Well, the world will find out just how overvalued these commodities are - it is easy for an economist to calculate that oil is overpriced by 50 percent, but many have been predicting a return to $35 oil for the better part of a year now. Apparently the whole world has it wrong, and it is just a matter of time until the economists are proven right.

We will see.

6 comments:

john_law_the_II said...

the US is a non-commodity(for the most part) economy. it growths BECAUSE commodities fall and slows when they rise. sure a global slowdown will hurt, but that will most likely cause a lower dollar, pushing up commodities denominated in dollars.

I think schiff had commentary on this.

Anonymous said...

Your last paragraph contains reasoning you have rejected before. Or could you imagine writing in the same tone:

Well, the world will find out just how overvalued ths commodity is - it is easy for me to calculate that housing is overpriced by 50 percent, but many have been predicting a return to 2003 prices for the better part of a year now. Apparently the whole world has it wrong, and it is just a matter of time until the I am proven right.

We will see.

Tim said...

Under different circumstances, I would have gone on at some length regarding the article's commentary on both oil and gold, but the activities of the weekend and the oppressive heat have drained most of my energy. I thought this was an interesting article because it represents current mainstream economic thought regarding commodities (which I think is wrong) and I was certainly being sarcastic when I said:

"Apparently the whole world has it wrong, and it is just a matter of time until the economists are proven right."

The housing analogy for 2003 is a good one, Mr. Gates, and makes me wonder why economists seem to be housing-friendly but anti-commodities...

Anonymous said...

Economists will always discredit a commodity bull market because it is evidence that their work to control prices (and not money supply) has failed.

john_law_the_II said...

economists have declared victory against inflation, so don't expect them to see a commodity bull market. they also have many years invested in the Federal Reserve being able to engineer the economy with interest rates. if there is a housing bubble, it falls squarely on the head of the economic establishment. a commodity bubble would a recognization that they failed and created so much money(they call it liquidity) they helped(but not essentially caused) and caused the commodity bubble.

Anonymous said...

Imagine an unregulated market in which a cartel of banking and financial interests are able to buy up paper contracts equal to four times the existing physical supply of a commodity and then raise the price 78 % in two months. All on borrowed money.

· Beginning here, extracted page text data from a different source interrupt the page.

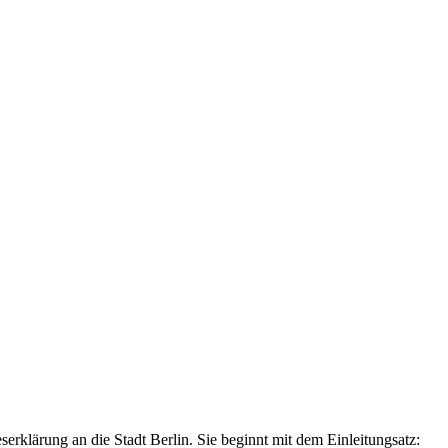
erklärung an die Stadt Berlin. Sie beginnt mit dem Einleitungsatz: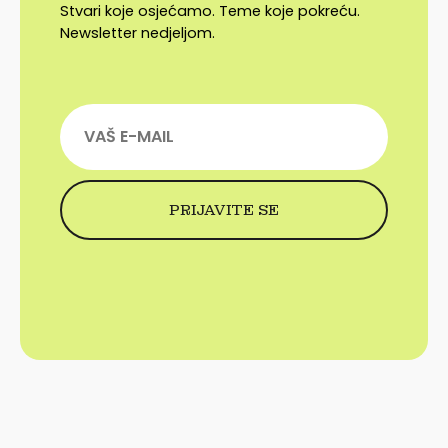
Stvari koje osjećamo. Teme koje pokreću.
Newsletter nedjeljom.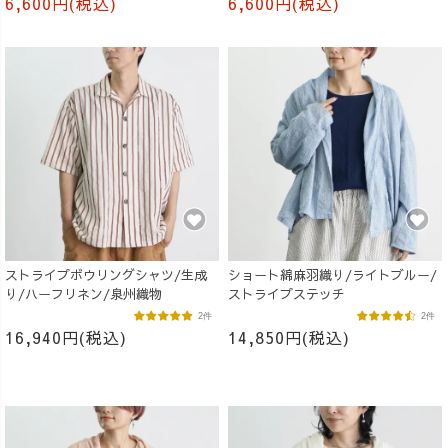
6,600円(税込)
6,600円(税込)
ストライプボウリングシャツ/生成
ショート綿麻羽織り/ライトブルー/
り/ハーフリネン/泉州織物
ストライプステッチ
2件
2件
16,940円(税込)
14,850円(税込)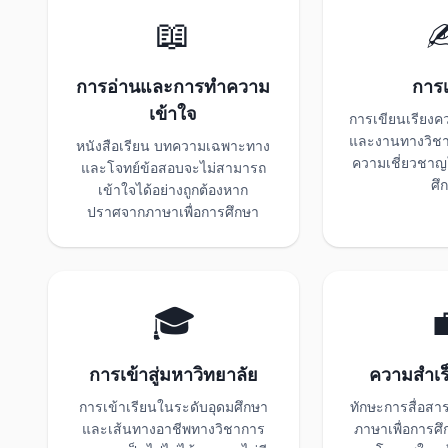
📖
✍
การอ่านและการทำความ
การเ
เข้าใจ
การเขียนเรียง
และงานทางวิชาก
หนังสือเรียน บทความเฉพาะทาง
ความเชี่ยวชาญ
และโจทย์ข้อสอบจะไม่สามารถ
ศึ
เข้าใจได้อย่างถูกต้องหาก
ปราศจากภาษาเพื่อการศึกษา
🎓

การเข้าสู่มหาวิทยาลัย
ความสำเร
การเข้าเรียนในระดับอุดมศึกษา
ทักษะการสื่อสาร
และเส้นทางอาชีพทางวิชาการ
ภาษาเพื่อการศึ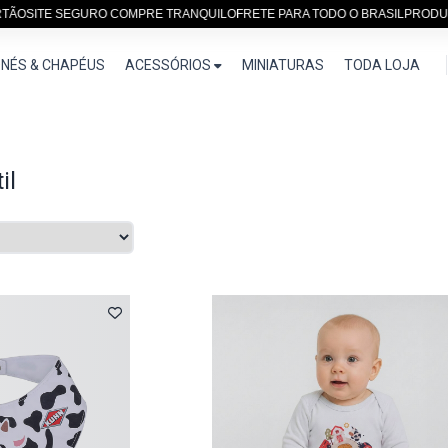
ITE SEGURO COMPRE TRANQUILO
FRETE PARA TODO O BRASIL
PRODUTOS E
NÉS & CHAPÉUS
ACESSÓRIOS
MINIATURAS
TODA LOJA
il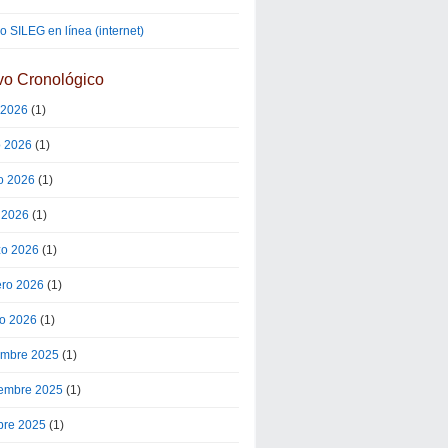
 SILEG en línea (internet)
vo Cronológico
o 2026
(1)
o 2026
(1)
o 2026
(1)
l 2026
(1)
o 2026
(1)
ero 2026
(1)
o 2026
(1)
embre 2025
(1)
embre 2025
(1)
bre 2025
(1)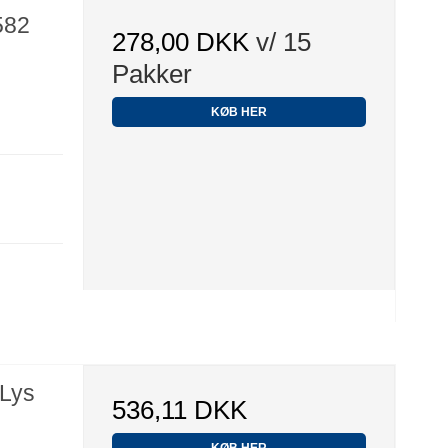
582
278,00 DKK
v/ 15
Pakker
KØB HER
 Lys
536,11 DKK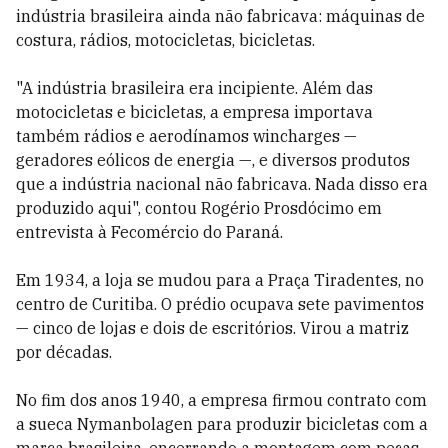
indústria brasileira ainda não fabricava: máquinas de
costura, rádios, motocicletas, bicicletas.
"A indústria brasileira era incipiente. Além das
motocicletas e bicicletas, a empresa importava
também rádios e aerodínamos wincharges —
geradores eólicos de energia —, e diversos produtos
que a indústria nacional não fabricava. Nada disso era
produzido aqui", contou Rogério Prosdócimo em
entrevista à Fecomércio do Paraná.
Em 1934, a loja se mudou para a Praça Tiradentes, no
centro de Curitiba. O prédio ocupava sete pavimentos
— cinco de lojas e dois de escritórios. Virou a matriz
por décadas.
No fim dos anos 1940, a empresa firmou contrato com
a sueca Nymanbolagen para produzir bicicletas com a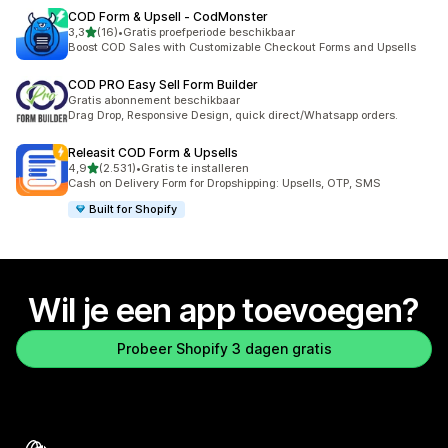
COD Form & Upsell ‑ CodMonster
van 5 sterren
3,3
(16)
•
Gratis proefperiode beschikbaar
16 recensies in totaal
Boost COD Sales with Customizable Checkout Forms and Upsells
COD PRO Easy Sell Form Builder
Gratis abonnement beschikbaar
Drag Drop, Responsive Design, quick direct/Whatsapp orders.
Releasit COD Form & Upsells
van 5 sterren
4,9
(2.531)
•
Gratis te installeren
2531 recensies in totaal
Cash on Delivery Form for Dropshipping: Upsells, OTP, SMS
Built for Shopify
Wil je een app toevoegen?
Probeer Shopify 3 dagen gratis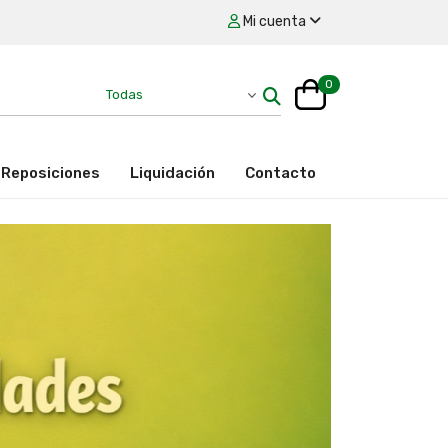
Mi cuenta
0
Reposiciones
Liquidación
Contacto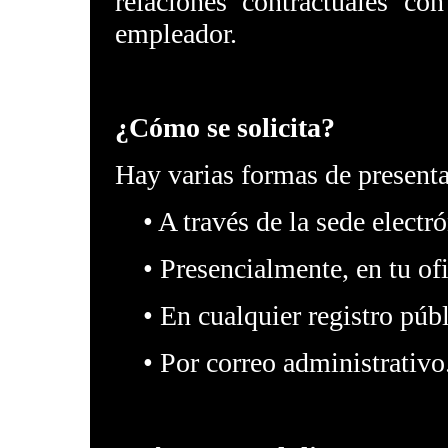
relaciones contractuales co
empleador.
¿Cómo se solicita?
Hay varias formas de presentar
• A través de la sede electr
• Presencialmente, en tu ofi
• En cualquier registro públ
• Por correo administrativo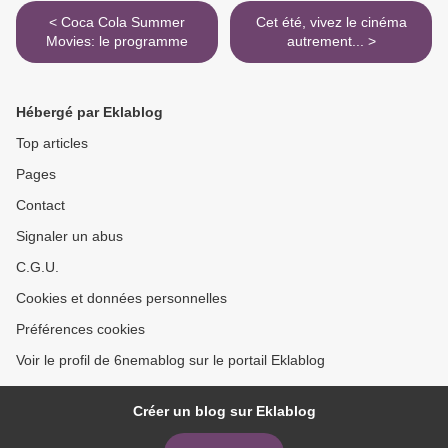
< Coca Cola Summer
Cet été, vivez le cinéma
Movies: le programme
autrement... >
Hébergé par Eklablog
Top articles
Pages
Contact
Signaler un abus
C.G.U.
Cookies et données personnelles
Préférences cookies
Voir le profil de 6nemablog sur le portail Eklablog
Créer un blog sur Eklablog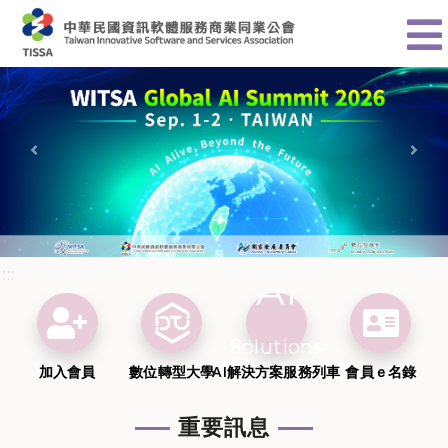
Previous
Nex
:::
AI
加入會員
會
Solutions
加入會員
數位轉型大學
AI解決方案服務列車
會員ｅ名錄
AI解決方
重要訊息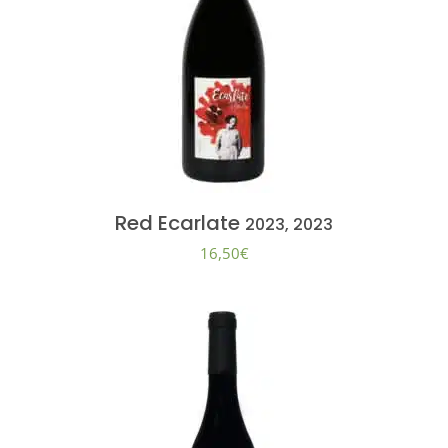
Red Ecarlate
2023, 2023
16,50
€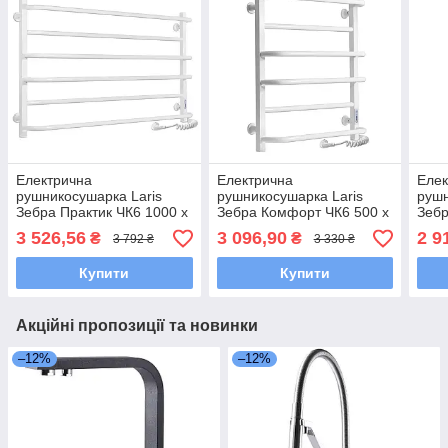
Електрична
Електрична
Елек
рушникосушарка Laris
рушникосушарка Laris
рушн
Зебра Практик ЧК6 1000 х
Зебра Комфорт ЧК6 500 х
Зебр
600 Е (підкл. праворуч) R3
600 Е (підкл. праворуч) R3
600 
3 526,56
3 096,90
2 9
₴
₴
3 792 ₴
3 330 ₴
Купити
Купити
Акційні пропозиції та новинки
–12%
–12%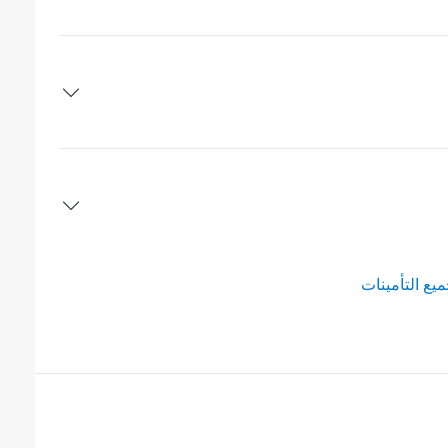
ع التأمينات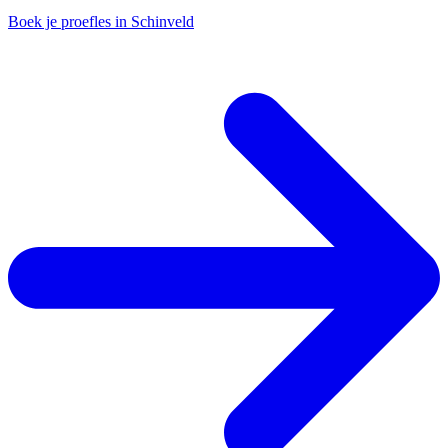
Boek je proefles in Schinveld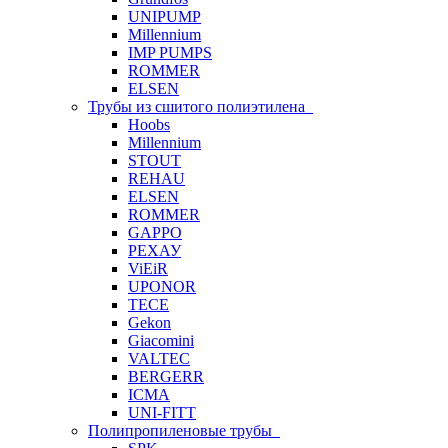
UNIPUMP
Millennium
IMP PUMPS
ROMMER
ELSEN
Трубы из сшитого полиэтилена
Hoobs
Millennium
STOUT
REHAU
ELSEN
ROMMER
GAPPO
РЕХАУ
ViEiR
UPONOR
TECE
Gekon
Giacomini
VALTEC
BERGERR
ICMA
UNI-FITT
Полипропиленовые трубы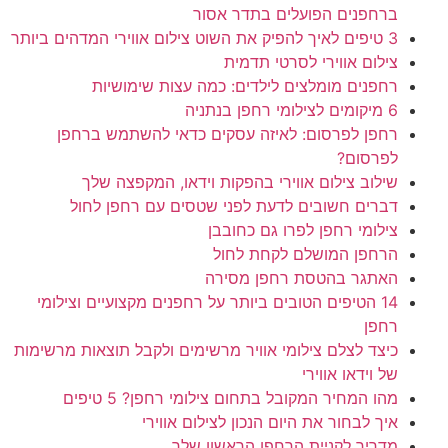
ברחפנים הפועלים בתדר אסור
3 טיפים לאיך להפיק את השוט צילום אווירי המדהים ביותר
צילום אווירי לסרטי תדמית
רחפנים מומלצים לילדים: כמה עצות שימושיות
6 מיקומים לצילומי רחפן בנתניה
רחפן לפרסום: לאיזה עסקים כדאי להשתמש ברחפן
לפרסום?
שילוב צילום אווירי בהפקות וידאו, המקפצה שלך
דברים חשובים לדעת לפני שטסים עם רחפן לחול
צילומי רחפן לפרו גם כחובבן
הרחפן המושלם לקחת לחול
האתגר בהטסת רחפן מסירה
14 הטיפים הטובים ביותר על רחפנים מקצועיים וצילומי
רחפן
כיצד לצלם צילומי אוויר מרשימים ולקבל תוצאות מרשימות
של וידאו אווירי
מהו המחיר המקובל בתחום צילומי רחפן? 5 טיפים
איך לבחור את היום הנכון לצילום אווירי
מדריך לקניית הרחפן הראשון שלך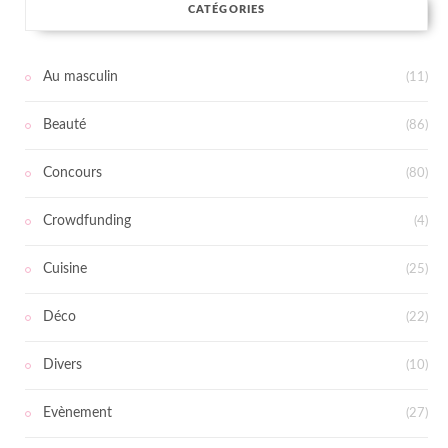
CATÉGORIES
Au masculin
(11)
Beauté
(86)
Concours
(80)
Crowdfunding
(4)
Cuisine
(25)
Déco
(22)
Divers
(10)
Evènement
(27)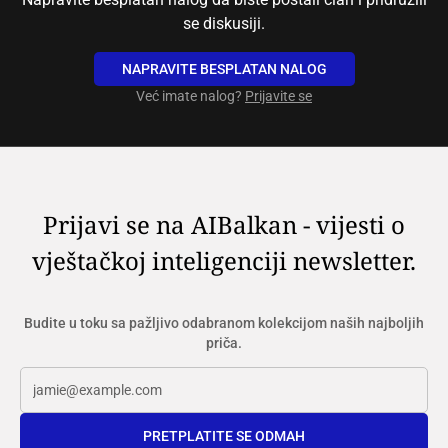
se diskusiji.
NAPRAVITE BESPLATAN NALOG
Već imate nalog?
Prijavite se
Prijavi se na AIBalkan - vijesti o
vještačkoj inteligenciji newsletter.
Budite u toku sa pažljivo odabranom kolekcijom naših najboljih
priča.
PRETPLATITE SE ODMAH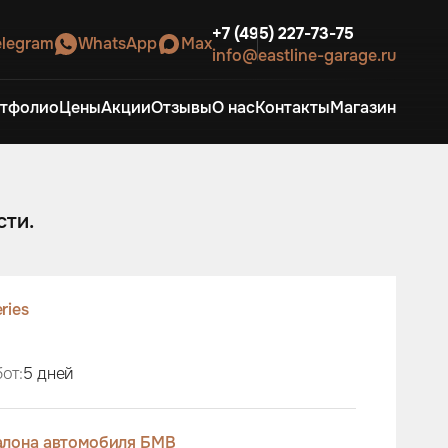
+7 (495) 227-73-75
elegram
WhatsApp
Max
info@eastline-garage.ru
тфолио
Цены
Акции
Отзывы
О нас
Контакты
Магазин
сти.
eries
от:
5 дней
алона автомобиля БМВ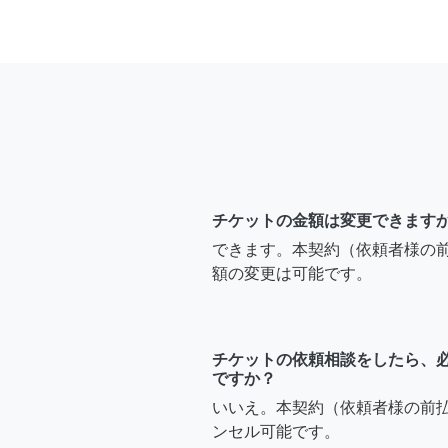
チケットの金額は変更できます
できます。本契約（依頼者様の
額の変更は可能です。
チケットの依頼相談をしたら、
ですか？
いいえ。本契約（依頼者様の前
ンセル可能です。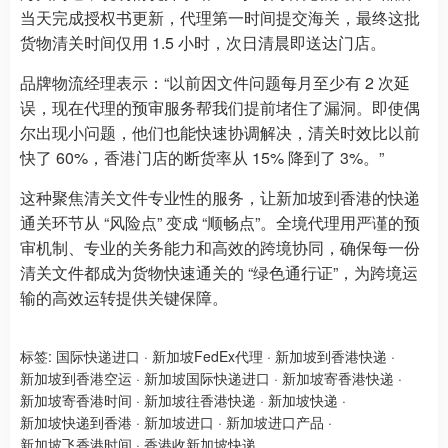
当天完成授权书更新，代理第一时间提交海关，最终这批
货物清关时间仅用 1.5 小时，次日清晨即送达门店。
品牌物流经理表示：“以前因文件问题每月至少有 2 次延
误，现在代理的预审服务帮我们提前堵住了漏洞。即使偶
尔出现小问题，他们也能快速协调解决，清关时效比以前
快了 60%，香港门店的断货率从 15% 降到了 3%。”
这种聚焦清关文件专业性的服务，让新加坡到香港的快递
通关环节从 “风险点” 变成 “顺畅点”。全境代理用严谨的预
审机制、专业的关务能力和高效的跨境协同，确保每一份
清关文件都成为货物快速通关的 “绿色通行证”，为跨境运
输的高效运转提供关键保障。
标签:
国际快递进口
·
新加坡FedEx代理
·
新加坡到香港快递
·
新加坡到香港空运
·
新加坡国际快递进口
·
新加坡寄香港快递
·
新加坡寄香港时间
·
新加坡往香港快递
·
新加坡快递
·
新加坡快递到香港
·
新加坡进口
·
新加坡进口产品
·
新加坡飞香港时间
·
香港收新加坡快递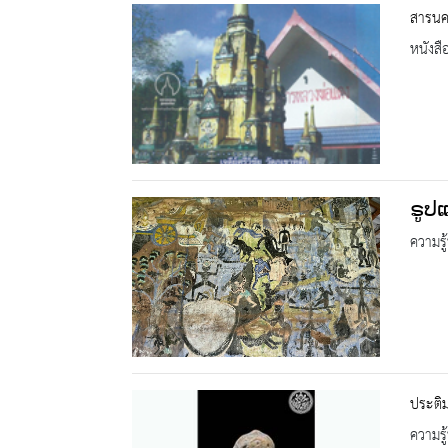
สารนคร
หนังสื
ຣູປ
ความรู้
ประติ
ความรู้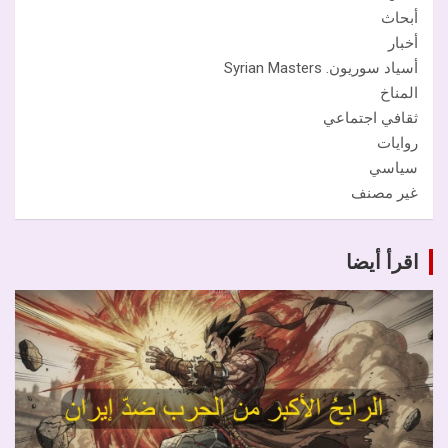
أبحاث
أخبار
أسياد سوريون. Syrian Masters
المناخ
ثقافي اجتماعي
روايات
سياسي
غير مصنف
اقرأ أيضا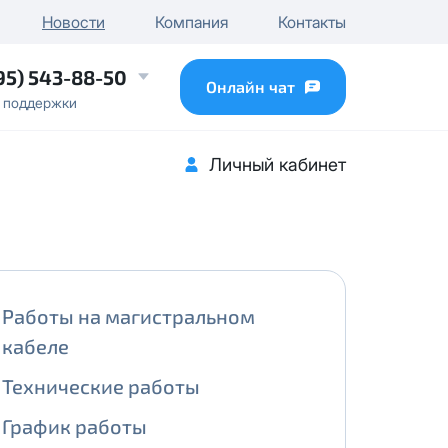
чного IP
Новости
Компания
Контакты
...
95) 543-88-50
Онлайн чат
 поддержки
Личный кабинет
Работы на магистральном
кабеле
Технические работы
График работы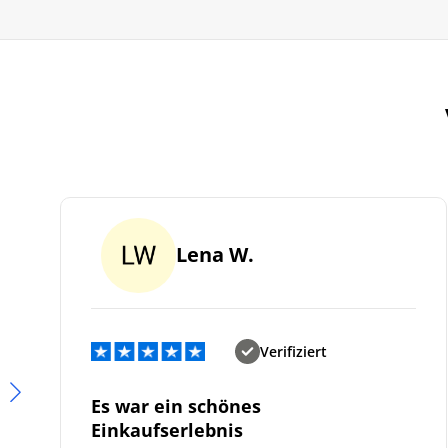
Lena W.
Verifiziert
Es war ein schönes
Einkaufserlebnis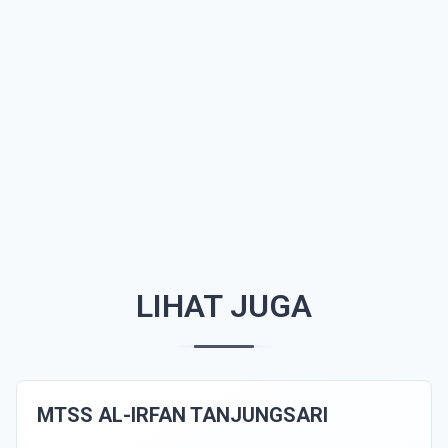
LIHAT JUGA
MTSS AL-IRFAN TANJUNGSARI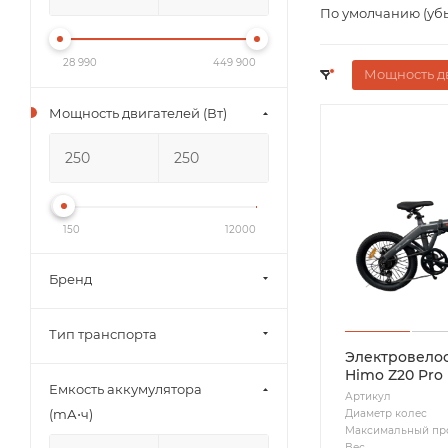
По умолчанию (уб
28 990
449 900
Мощность дв
Мощность двигателей (Вт)
150
12000
Бренд
Тип транспорта
Электровелос
Himo Z20 Pro
Емкость аккумулятора
Артикул
(mА⋅ч)
Диаметр колес
Максимальный пр
Вес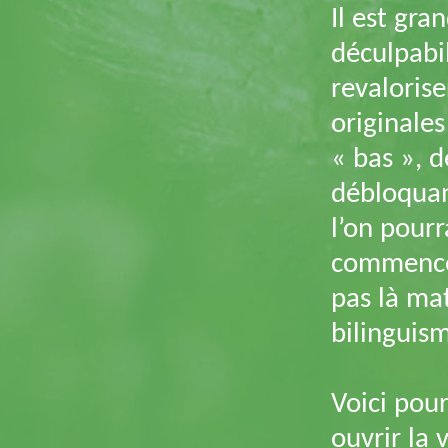
Il est gra
déculpabi
revaloris
originales
« bas », d
débloquant
l’on pour
commencer,
pas là mat
bilinguism
Voici pou
ouvrir la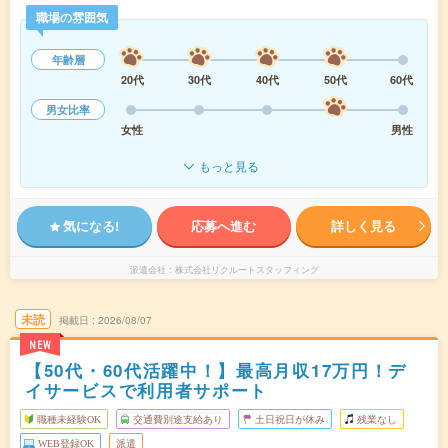
職場の雰囲気
年齢層
20代
30代
40代
50代
60代
男女比率
女性
男性
もっと見る
気になる!
応募へ進む
詳しく見る
派遣会社
株式会社リクルートスタッフィング
未読
掲載日
2026/08/07
NEW
【50代・60代活躍中！】最高月収17万円！デ
イサービスで利用者サポート
職種未経験OK
交通費別途支給あり
土日祝日が休み
残業なし
WEB登録OK
派遣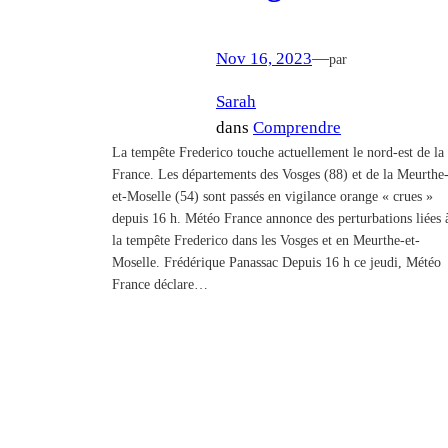
Nov 16, 2023
—
par
Sarah
dans
Comprendre
La tempête Frederico touche actuellement le nord-est de la
France. Les départements des Vosges (88) et de la Meurthe
et-Moselle (54) sont passés en vigilance orange « crues »
depuis 16 h. Météo France annonce des perturbations liées 
la tempête Frederico dans les Vosges et en Meurthe-et-
Moselle. Frédérique Panassac Depuis 16 h ce jeudi, Météo
France déclare…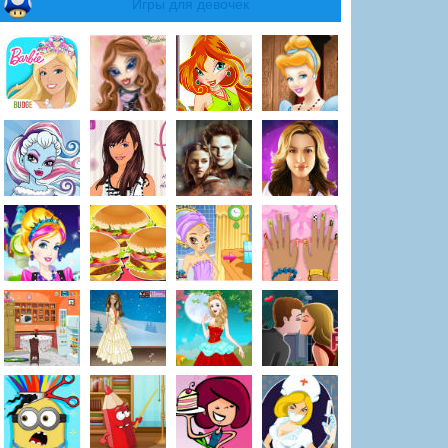
Игры для девочек
ыслимое противост
Соник против Силкаду
Соник истреби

By extorting money from the physical buyers and short sellers, making them pay two or three times what the cartel payed to gain control of the market, the cartel makes back their initial investment in a few months selling paper, never taking control of the physical commodity. The rest is gravy.

This is how the futures market works. This is what is causing much of the inflationary spiral.
The US regulator, the CFTC, is week and incompetent, allowing this organized criminal behaviour to florish and persist. Some organization in London referred to as Los Banditos Muchachos or some such moniker controls over 50 % of the contracts in copper. The Chinese government is heavily involved.

wall street is up to their ears in this country. It's all fitting with the reign of GW and company.